--- PROBLEM REQUIREMENTS ---
Range to output from the entries below: the line containing "middle pip: (217, 148)" through the line containing "pinky tip: (350, 58)". Set it down exactly, ends included, nothing else.

*** WORKING DATA ***

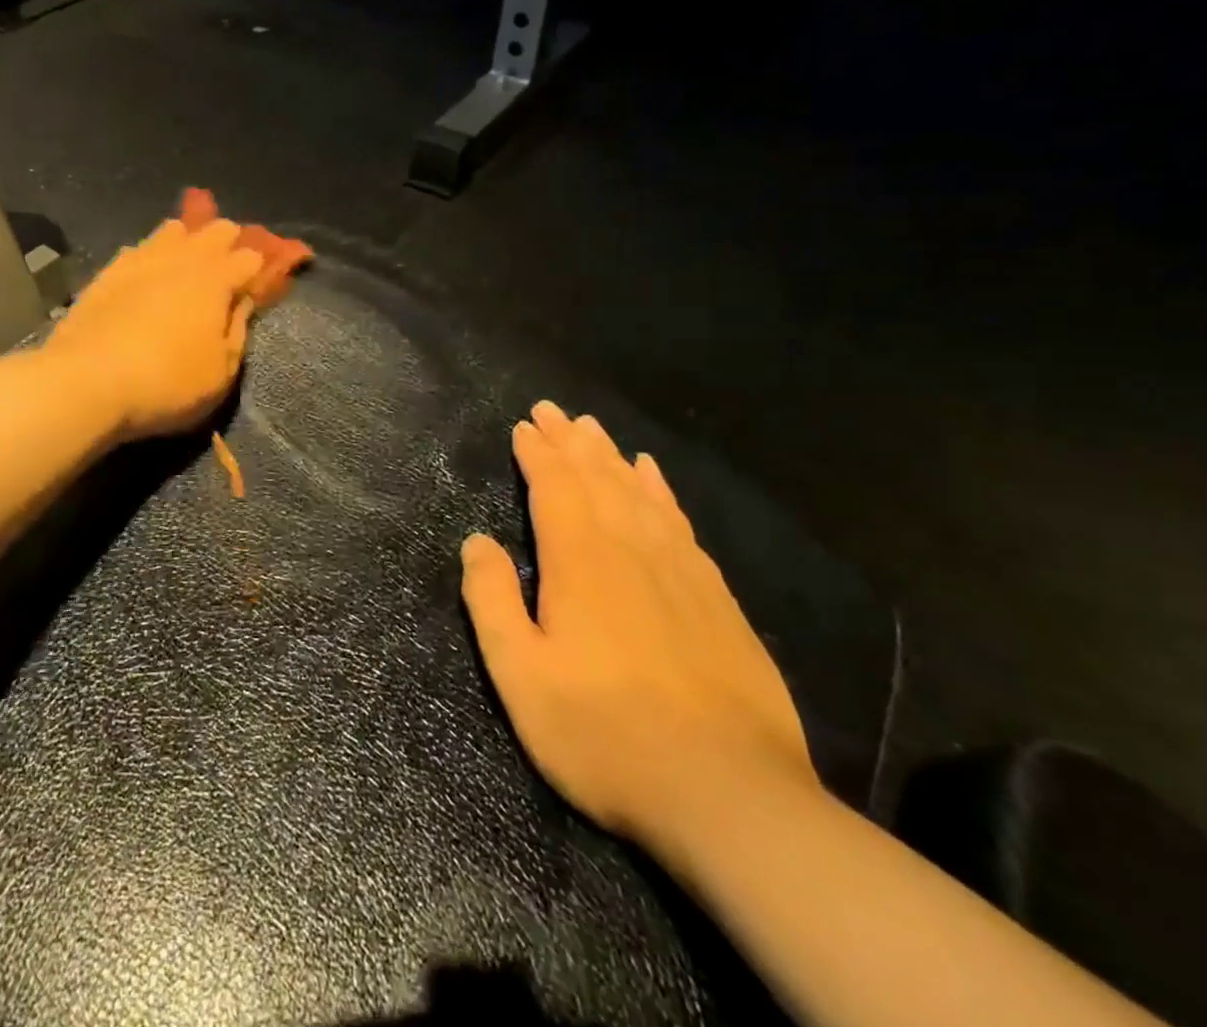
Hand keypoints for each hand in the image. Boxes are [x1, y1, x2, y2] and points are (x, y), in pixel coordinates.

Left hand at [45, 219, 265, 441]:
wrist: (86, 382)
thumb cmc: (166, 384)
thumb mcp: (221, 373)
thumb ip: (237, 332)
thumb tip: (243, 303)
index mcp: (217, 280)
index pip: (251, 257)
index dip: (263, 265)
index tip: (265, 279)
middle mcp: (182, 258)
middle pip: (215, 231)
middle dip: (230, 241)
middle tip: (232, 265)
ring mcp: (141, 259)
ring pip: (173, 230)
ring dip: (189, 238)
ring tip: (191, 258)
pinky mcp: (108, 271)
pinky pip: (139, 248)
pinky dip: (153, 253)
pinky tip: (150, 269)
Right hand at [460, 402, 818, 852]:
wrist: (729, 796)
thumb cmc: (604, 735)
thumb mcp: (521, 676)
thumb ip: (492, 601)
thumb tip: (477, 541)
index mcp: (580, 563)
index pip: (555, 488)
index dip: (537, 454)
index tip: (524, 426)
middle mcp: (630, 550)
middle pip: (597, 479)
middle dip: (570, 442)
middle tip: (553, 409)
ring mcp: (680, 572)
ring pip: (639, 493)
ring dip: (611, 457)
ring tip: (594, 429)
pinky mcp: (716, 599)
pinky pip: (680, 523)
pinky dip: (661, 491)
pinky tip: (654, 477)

***
*** WORKING DATA ***

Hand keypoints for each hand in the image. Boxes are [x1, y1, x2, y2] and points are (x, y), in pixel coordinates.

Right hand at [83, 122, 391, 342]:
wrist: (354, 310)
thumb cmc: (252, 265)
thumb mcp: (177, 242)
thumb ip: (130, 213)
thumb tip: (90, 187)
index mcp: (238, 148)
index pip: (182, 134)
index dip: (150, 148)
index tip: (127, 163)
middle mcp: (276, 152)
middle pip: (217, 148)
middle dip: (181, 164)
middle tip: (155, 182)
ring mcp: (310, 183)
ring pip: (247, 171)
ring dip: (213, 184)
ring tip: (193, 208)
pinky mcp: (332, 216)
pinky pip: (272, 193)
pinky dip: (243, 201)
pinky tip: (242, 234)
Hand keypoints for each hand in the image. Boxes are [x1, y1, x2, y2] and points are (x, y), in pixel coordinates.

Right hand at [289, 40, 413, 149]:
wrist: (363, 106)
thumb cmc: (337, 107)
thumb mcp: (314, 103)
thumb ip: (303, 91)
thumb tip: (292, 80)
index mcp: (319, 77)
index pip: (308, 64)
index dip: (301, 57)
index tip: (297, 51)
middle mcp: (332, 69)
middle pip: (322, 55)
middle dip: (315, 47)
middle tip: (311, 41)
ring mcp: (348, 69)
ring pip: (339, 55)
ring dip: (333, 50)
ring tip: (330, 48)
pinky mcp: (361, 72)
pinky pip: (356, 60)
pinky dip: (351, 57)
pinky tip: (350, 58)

***
*** WORKING DATA ***

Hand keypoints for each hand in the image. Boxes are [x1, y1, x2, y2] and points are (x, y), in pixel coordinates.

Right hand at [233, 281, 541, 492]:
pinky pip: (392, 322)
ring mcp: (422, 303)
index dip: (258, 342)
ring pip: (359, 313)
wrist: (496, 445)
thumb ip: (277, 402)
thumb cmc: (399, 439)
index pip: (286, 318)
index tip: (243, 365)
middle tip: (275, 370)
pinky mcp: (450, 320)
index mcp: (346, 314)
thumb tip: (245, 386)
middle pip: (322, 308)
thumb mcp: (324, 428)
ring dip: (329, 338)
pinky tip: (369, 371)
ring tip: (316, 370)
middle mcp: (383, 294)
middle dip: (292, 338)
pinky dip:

***

--- SOLUTION FOR THIS PROBLEM ---
middle pip: (217, 148)
middle dip: (181, 164)
middle tip: (155, 182)
ring mcp: (310, 183)
ring pip: (247, 171)
ring dip: (213, 184)
ring tip: (193, 208)
pinky mcp: (332, 216)
pinky pip: (272, 193)
pinky dip: (243, 201)
pinky tip: (242, 234)
Hand keypoints for each hand in the image. Boxes are [x1, y1, x2, y2] and points are (x, y), in pixel coordinates.

Right hand at [289, 40, 413, 149]:
wrist: (363, 106)
thumb cmc: (337, 107)
thumb mcp: (314, 103)
thumb ip: (303, 91)
thumb tip: (292, 80)
index mcp: (319, 77)
index pip: (308, 64)
index dip: (301, 57)
index tip: (297, 51)
middle mcp: (332, 69)
middle pip: (322, 55)
middle dip: (315, 47)
middle tip: (311, 41)
ring mcp: (348, 69)
ring pip: (339, 55)
ring dip: (333, 50)
ring tip: (330, 48)
pinky mcp: (361, 72)
pinky pip: (356, 60)
pinky dip: (351, 57)
pinky tip: (350, 58)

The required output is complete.